Vie active ou lycée ; vie active ou enseignement supérieur
Dans les deux cas, ce principe de « socle » doit être complété pour rendre la formation initiale à son autre devoir : l’épanouissement personnel par la recherche de l’excellence individuelle. Il ne s’agit plus là de réussite collective minimale, mais bien d’amener chacun, en fonction de ses goûts et de ses aptitudes, au meilleur de ce qu’il peut devenir.
D’où nécessairement un second mi-temps, « à options ». L’élève y va accumuler des unités de valeur ciblées, validant des étapes (courtes) d’acquisition de connaissances et de compétences au fil d’un enseignement en groupes restreints. Les critères d’âge sont ici abandonnés. Un groupe n’est formé que sur la base d’acquis antérieurs dans le seul champ à travailler, garantissant son homogénéité. Les disciplines sont dissociées. Les progressions individuelles également. Les champs d’étude sont choisis. On doit en attendre une motivation renforcée. L’enseignement reprend ici sa forme la plus classique, confié à des maîtres spécialistes de leur discipline.
Vie active ou lycée
C’est le cumul des unités de valeur acquises qui dessine le profil personnel, au-delà du socle commun, de l’élève, et qui permet, en fin de cycle (scolarité obligatoire-lycée), une mesure réaliste de ses aptitudes au succès dans l’étape suivante. À la clé, évidemment, un principe de sélection.
En fin de scolarité obligatoire, un choix : vie active ou lycée. Dans les deux cas, la structure d’accueil définit ses propres critères, en termes justement d’unités de valeur acquises. On notera que le principe des deux mi-temps ouvre la porte à une possibilité d’alternance, le second mi-temps pouvant aussi (à partir de quatorze ans) se concevoir en termes de préprofessionnalisation.
En fin de lycée, nouveau choix : vie active ou enseignement supérieur, avec le même cadre : accueil sur critères définis par l’aval en termes d’unités de valeur cumulées.
La connaissance, par le milieu scolaire, des critères de son aval, constitue la base d’une orientation non plus subie mais choisie de l’élève, à même de définir son effort à partir de ses objectifs et des contraintes qui dès lors s’y rattachent explicitement.
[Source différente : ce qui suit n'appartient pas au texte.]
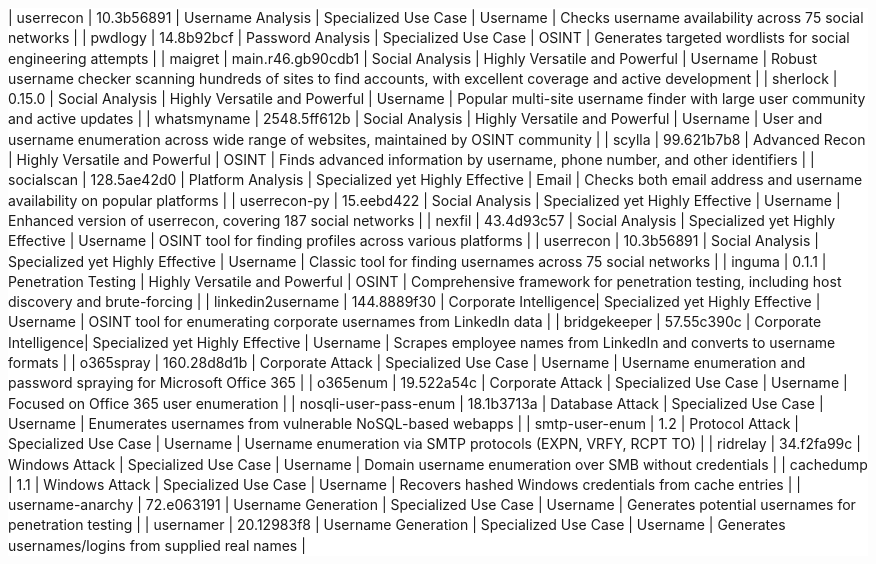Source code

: | userrecon          | 10.3b56891            | Username Analysis     | Specialized Use Case            | Username | Checks username availability across 75 social networks                                                                                                            |
| pwdlogy            | 14.8b92bcf            | Password Analysis     | Specialized Use Case            | OSINT     | Generates targeted wordlists for social engineering attempts                                                                                                       |
| maigret            | main.r46.gb90cdb1     | Social Analysis       | Highly Versatile and Powerful   | Username | Robust username checker scanning hundreds of sites to find accounts, with excellent coverage and active development                                              |
| sherlock           | 0.15.0                | Social Analysis       | Highly Versatile and Powerful   | Username | Popular multi-site username finder with large user community and active updates                                                                                   |
| whatsmyname        | 2548.5ff612b          | Social Analysis       | Highly Versatile and Powerful   | Username | User and username enumeration across wide range of websites, maintained by OSINT community                                                                        |
| scylla             | 99.621b7b8            | Advanced Recon        | Highly Versatile and Powerful   | OSINT     | Finds advanced information by username, phone number, and other identifiers                                                                                       |
| socialscan         | 128.5ae42d0           | Platform Analysis     | Specialized yet Highly Effective | Email     | Checks both email address and username availability on popular platforms                                                                                          |
| userrecon-py       | 15.eebd422            | Social Analysis       | Specialized yet Highly Effective | Username | Enhanced version of userrecon, covering 187 social networks                                                                                                       |
| nexfil             | 43.4d93c57            | Social Analysis       | Specialized yet Highly Effective | Username | OSINT tool for finding profiles across various platforms                                                                                                          |
| userrecon          | 10.3b56891            | Social Analysis       | Specialized yet Highly Effective | Username | Classic tool for finding usernames across 75 social networks                                                                                                      |
| inguma             | 0.1.1                 | Penetration Testing   | Highly Versatile and Powerful   | OSINT     | Comprehensive framework for penetration testing, including host discovery and brute-forcing                                                                       |
| linkedin2username  | 144.8889f30           | Corporate Intelligence| Specialized yet Highly Effective | Username | OSINT tool for enumerating corporate usernames from LinkedIn data                                                                                                 |
| bridgekeeper       | 57.55c390c            | Corporate Intelligence| Specialized yet Highly Effective | Username | Scrapes employee names from LinkedIn and converts to username formats                                                                                             |
| o365spray          | 160.28d8d1b           | Corporate Attack      | Specialized Use Case            | Username | Username enumeration and password spraying for Microsoft Office 365                                                                                               |
| o365enum           | 19.522a54c            | Corporate Attack      | Specialized Use Case            | Username | Focused on Office 365 user enumeration                                                                                                                            |
| nosqli-user-pass-enum | 18.1b3713a         | Database Attack       | Specialized Use Case            | Username | Enumerates usernames from vulnerable NoSQL-based webapps                                                                                                         |
| smtp-user-enum     | 1.2                   | Protocol Attack       | Specialized Use Case            | Username | Username enumeration via SMTP protocols (EXPN, VRFY, RCPT TO)                                                                                                     |
| ridrelay           | 34.f2fa99c            | Windows Attack        | Specialized Use Case            | Username | Domain username enumeration over SMB without credentials                                                                                                          |
| cachedump          | 1.1                   | Windows Attack        | Specialized Use Case            | Username | Recovers hashed Windows credentials from cache entries                                                                                                            |
| username-anarchy   | 72.e063191            | Username Generation   | Specialized Use Case            | Username | Generates potential usernames for penetration testing                                                                                                             |
| usernamer          | 20.12983f8            | Username Generation   | Specialized Use Case            | Username | Generates usernames/logins from supplied real names                                                                                                              |
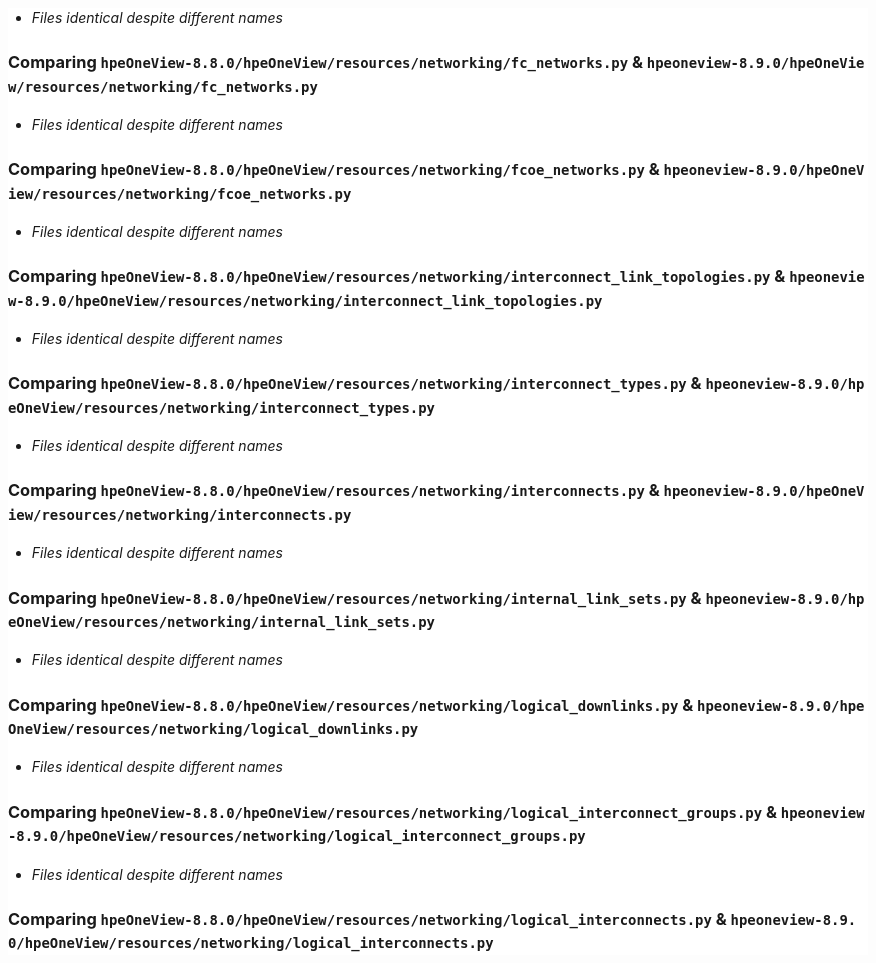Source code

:  * *Files identical despite different names*

### Comparing `hpeOneView-8.8.0/hpeOneView/resources/networking/fc_networks.py` & `hpeoneview-8.9.0/hpeOneView/resources/networking/fc_networks.py`

 * *Files identical despite different names*

### Comparing `hpeOneView-8.8.0/hpeOneView/resources/networking/fcoe_networks.py` & `hpeoneview-8.9.0/hpeOneView/resources/networking/fcoe_networks.py`

 * *Files identical despite different names*

### Comparing `hpeOneView-8.8.0/hpeOneView/resources/networking/interconnect_link_topologies.py` & `hpeoneview-8.9.0/hpeOneView/resources/networking/interconnect_link_topologies.py`

 * *Files identical despite different names*

### Comparing `hpeOneView-8.8.0/hpeOneView/resources/networking/interconnect_types.py` & `hpeoneview-8.9.0/hpeOneView/resources/networking/interconnect_types.py`

 * *Files identical despite different names*

### Comparing `hpeOneView-8.8.0/hpeOneView/resources/networking/interconnects.py` & `hpeoneview-8.9.0/hpeOneView/resources/networking/interconnects.py`

 * *Files identical despite different names*

### Comparing `hpeOneView-8.8.0/hpeOneView/resources/networking/internal_link_sets.py` & `hpeoneview-8.9.0/hpeOneView/resources/networking/internal_link_sets.py`

 * *Files identical despite different names*

### Comparing `hpeOneView-8.8.0/hpeOneView/resources/networking/logical_downlinks.py` & `hpeoneview-8.9.0/hpeOneView/resources/networking/logical_downlinks.py`

 * *Files identical despite different names*

### Comparing `hpeOneView-8.8.0/hpeOneView/resources/networking/logical_interconnect_groups.py` & `hpeoneview-8.9.0/hpeOneView/resources/networking/logical_interconnect_groups.py`

 * *Files identical despite different names*

### Comparing `hpeOneView-8.8.0/hpeOneView/resources/networking/logical_interconnects.py` & `hpeoneview-8.9.0/hpeOneView/resources/networking/logical_interconnects.py`
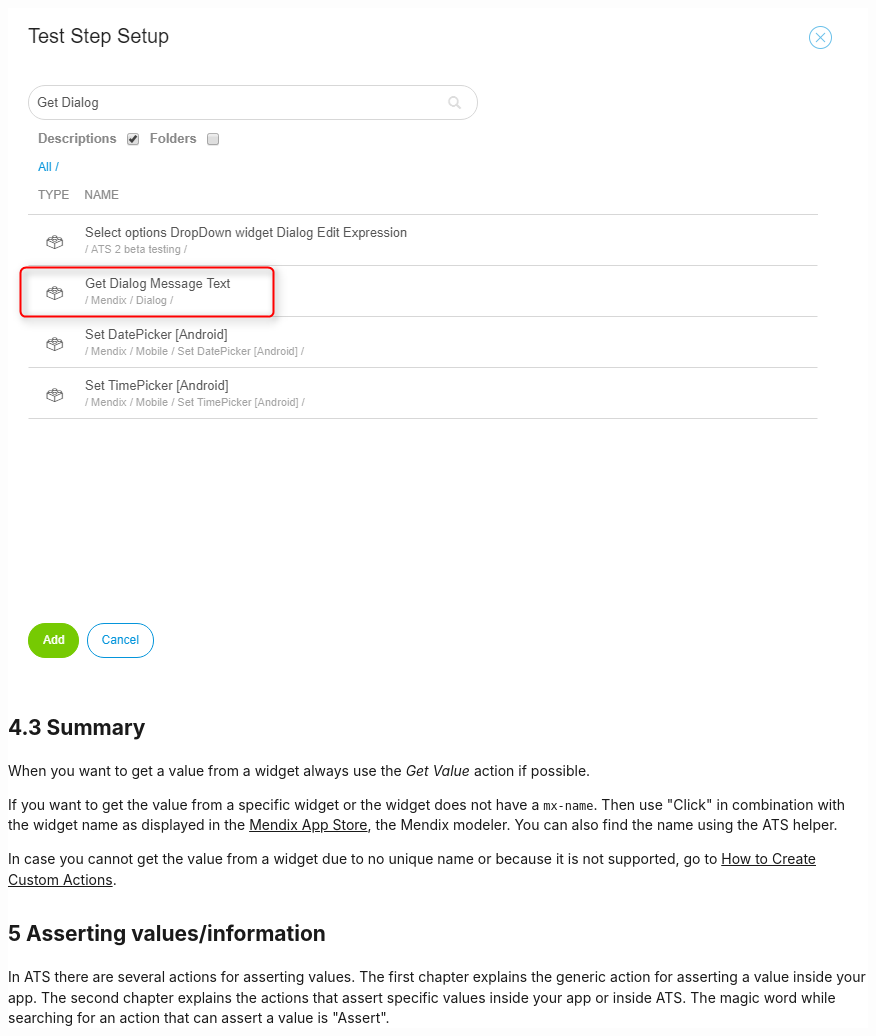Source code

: ![](attachments/finding-the-action-you-need/get-dialog-message-text-action-search.png)

## 4.3 Summary

When you want to get a value from a widget always use the _Get Value_ action if possible. 

If you want to get the value from a specific widget or the widget does not have a `mx-name`. Then use "Click" in combination with the widget name as displayed in the [Mendix App Store](https://appstore.home.mendix.com/), the Mendix modeler. You can also find the name using the ATS helper.

In case you cannot get the value from a widget due to no unique name or because it is not supported, go to [How to Create Custom Actions](../howtos/create-custom-actions).

## 5 Asserting values/information

In ATS there are several actions for asserting values. The first chapter explains the generic action for asserting a value inside your app. The second chapter explains the actions that assert specific values inside your app or inside ATS. The magic word while searching for an action that can assert a value is "Assert".
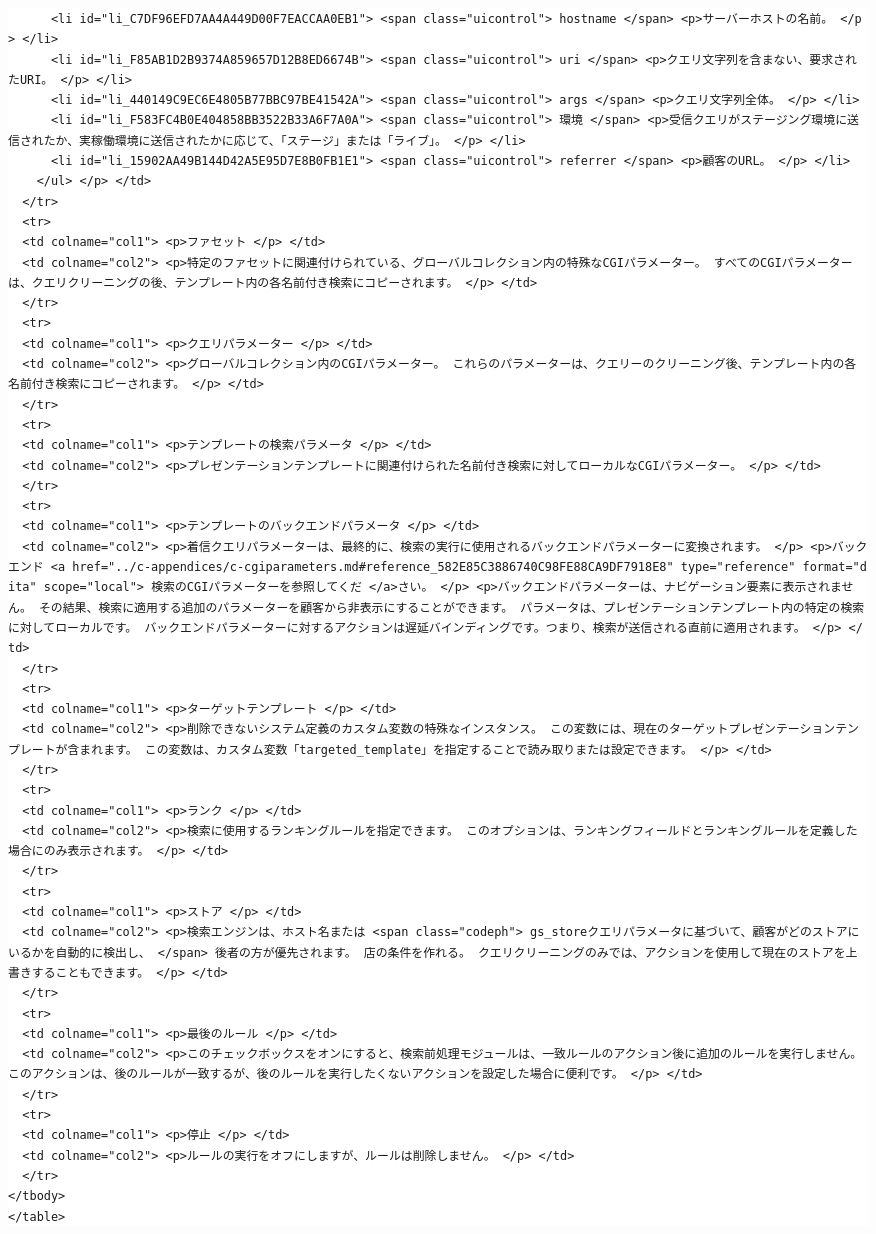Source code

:           <li id="li_C7DF96EFD7AA4A449D00F7EACCAA0EB1"> <span class="uicontrol"> hostname </span> <p>サーバーホストの名前。 </p> </li> 
          <li id="li_F85AB1D2B9374A859657D12B8ED6674B"> <span class="uicontrol"> uri </span> <p>クエリ文字列を含まない、要求されたURI。 </p> </li> 
          <li id="li_440149C9EC6E4805B77BBC97BE41542A"> <span class="uicontrol"> args </span> <p>クエリ文字列全体。 </p> </li> 
          <li id="li_F583FC4B0E404858BB3522B33A6F7A0A"> <span class="uicontrol"> 環境 </span> <p>受信クエリがステージング環境に送信されたか、実稼働環境に送信されたかに応じて、「ステージ」または「ライブ」。 </p> </li> 
          <li id="li_15902AA49B144D42A5E95D7E8B0FB1E1"> <span class="uicontrol"> referrer </span> <p>顧客のURL。 </p> </li> 
        </ul> </p> </td> 
      </tr> 
      <tr> 
      <td colname="col1"> <p>ファセット </p> </td> 
      <td colname="col2"> <p>特定のファセットに関連付けられている、グローバルコレクション内の特殊なCGIパラメーター。 すべてのCGIパラメーターは、クエリクリーニングの後、テンプレート内の各名前付き検索にコピーされます。 </p> </td> 
      </tr> 
      <tr> 
      <td colname="col1"> <p>クエリパラメーター </p> </td> 
      <td colname="col2"> <p>グローバルコレクション内のCGIパラメーター。 これらのパラメーターは、クエリーのクリーニング後、テンプレート内の各名前付き検索にコピーされます。 </p> </td> 
      </tr> 
      <tr> 
      <td colname="col1"> <p>テンプレートの検索パラメータ </p> </td> 
      <td colname="col2"> <p>プレゼンテーションテンプレートに関連付けられた名前付き検索に対してローカルなCGIパラメーター。 </p> </td> 
      </tr> 
      <tr> 
      <td colname="col1"> <p>テンプレートのバックエンドパラメータ </p> </td> 
      <td colname="col2"> <p>着信クエリパラメーターは、最終的に、検索の実行に使用されるバックエンドパラメーターに変換されます。 </p> <p>バックエンド <a href="../c-appendices/c-cgiparameters.md#reference_582E85C3886740C98FE88CA9DF7918E8" type="reference" format="dita" scope="local"> 検索のCGIパラメーターを参照してくだ </a>さい。 </p> <p>バックエンドパラメーターは、ナビゲーション要素に表示されません。 その結果、検索に適用する追加のパラメーターを顧客から非表示にすることができます。 パラメータは、プレゼンテーションテンプレート内の特定の検索に対してローカルです。 バックエンドパラメーターに対するアクションは遅延バインディングです。つまり、検索が送信される直前に適用されます。 </p> </td> 
      </tr> 
      <tr> 
      <td colname="col1"> <p>ターゲットテンプレート </p> </td> 
      <td colname="col2"> <p>削除できないシステム定義のカスタム変数の特殊なインスタンス。 この変数には、現在のターゲットプレゼンテーションテンプレートが含まれます。 この変数は、カスタム変数「targeted_template」を指定することで読み取りまたは設定できます。 </p> </td> 
      </tr> 
      <tr> 
      <td colname="col1"> <p>ランク </p> </td> 
      <td colname="col2"> <p>検索に使用するランキングルールを指定できます。 このオプションは、ランキングフィールドとランキングルールを定義した場合にのみ表示されます。 </p> </td> 
      </tr> 
      <tr> 
      <td colname="col1"> <p>ストア </p> </td> 
      <td colname="col2"> <p>検索エンジンは、ホスト名または <span class="codeph"> gs_storeクエリパラメータに基づいて、顧客がどのストアにいるかを自動的に検出し、 </span> 後者の方が優先されます。 店の条件を作れる。 クエリクリーニングのみでは、アクションを使用して現在のストアを上書きすることもできます。 </p> </td> 
      </tr> 
      <tr> 
      <td colname="col1"> <p>最後のルール </p> </td> 
      <td colname="col2"> <p>このチェックボックスをオンにすると、検索前処理モジュールは、一致ルールのアクション後に追加のルールを実行しません。 このアクションは、後のルールが一致するが、後のルールを実行したくないアクションを設定した場合に便利です。 </p> </td> 
      </tr> 
      <tr> 
      <td colname="col1"> <p>停止 </p> </td> 
      <td colname="col2"> <p>ルールの実行をオフにしますが、ルールは削除しません。 </p> </td> 
      </tr> 
    </tbody> 
    </table>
Dans la voie du ressaisissement
Voilà. Des bases sont jetées. Bien entendu, tout reste encore à bâtir et concernera les nouveaux profils du corps enseignant, sa formation repensée à la lumière de cette prospective, la redéfinition des services des maîtres comme du sens de leurs missions, l’autonomie des établissements (et leur reconfiguration !) pour que le système envisagé soit adaptable aux spécificités locales et efficacement réactif, sans compter, indispensable et urgente, une réforme complète de l’encadrement (chefs d’établissement, inspection) pour que la perspective ouverte vive et trouve son essor.
Mais enfin, deux pistes sont indiquées et je ne vois pas ailleurs, sauf passéisme improductif, d’engagement possible dans la voie d’un ressaisissement du système.